-- START OF Text passage --

Graduated PhD Students

To date, these PhD students have graduated under my supervision.

  • Anna Cepek. 
    • 2019 Dissertation: On Configuration Categories, in which the first main result identifies the configuration category (which is closely related to the exit-path \infty-category of the Ran space) of a circle in terms of the paracyclic category, and the second main result identifies the configuration category of Euclidean n-space in terms of the category \Theta_n.
  • Daniel Perry. 
    • 2019 Dissertation: Homotopy Groups of Contact 3-Manifolds, in which the main result shows that a contact 3-manifold, when tangently-probed by spheres, is a K(\pi,1).  Consequently, each 3-manifold is the quotient of a (metric) tree by a pro-finite group.
  • Eric Berry.
    • 2021 Dissertation: Additivity of Factorization Algebras and the Cohomology of Real Grassmannians, in which the first main result establishes additivity for factorization algebras, which thereafter implies Dunn's additivity for E_n-algebras, and the second main result is the most explicit-to-date computation of the cohomology groups of (real) Grassmannians over abitrary commutative rings.  
  • Adam Howard. 
    • 2021 Dissertation: Immersions of Surfaces, in which the first main result computes the homotopy-type, and thereafter many of the homotopy-groups, of the space of immersions from (orientable connected non-negative genus) surfaces into framed manifolds, and the second main result identifies the continuous monoid, as well as group, of symmetries of a framed 2-torus in terms of the braid group on 3-strands.

-- END OF Text passage --
-- START OF Dataset section --

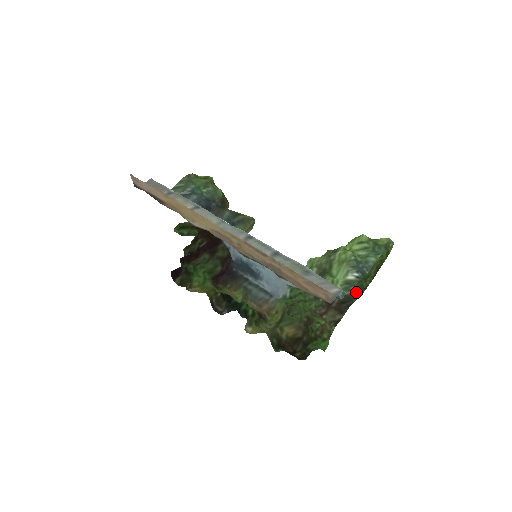
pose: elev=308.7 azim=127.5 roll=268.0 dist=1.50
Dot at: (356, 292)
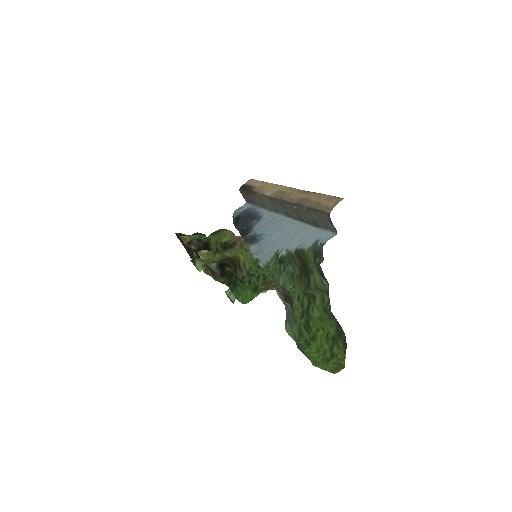
Dot at: (295, 334)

-- END OF Dataset section --

■ **Work to complete**
A. Answer these from the list of graduated PhD students, one a line:
(i) In what year did Daniel Perry's dissertation come out?
(ii) What is the title of Eric Berry's dissertation?
(iii) Adam Howard's second main result describes the symmetries of a framed 2-torus in terms of what group?
B. From the list of graduated PhD students, write out the part that opens with the words containing "To date, these" and closes with "a pro-finite group.".
The lines aren't needed for this work.

■ **Expected results**
A.
(i) 2019
(ii) Additivity of Factorization Algebras and the Cohomology of Real Grassmannians
(iii) The braid group on 3-strands

B.
To date, these PhD students have graduated under my supervision.

  • Anna Cepek. 
    • 2019 Dissertation: On Configuration Categories, in which the first main result identifies the configuration category (which is closely related to the exit-path \infty-category of the Ran space) of a circle in terms of the paracyclic category, and the second main result identifies the configuration category of Euclidean n-space in terms of the category \Theta_n.
  • Daniel Perry. 
    • 2019 Dissertation: Homotopy Groups of Contact 3-Manifolds, in which the main result shows that a contact 3-manifold, when tangently-probed by spheres, is a K(\pi,1).  Consequently, each 3-manifold is the quotient of a (metric) tree by a pro-finite group.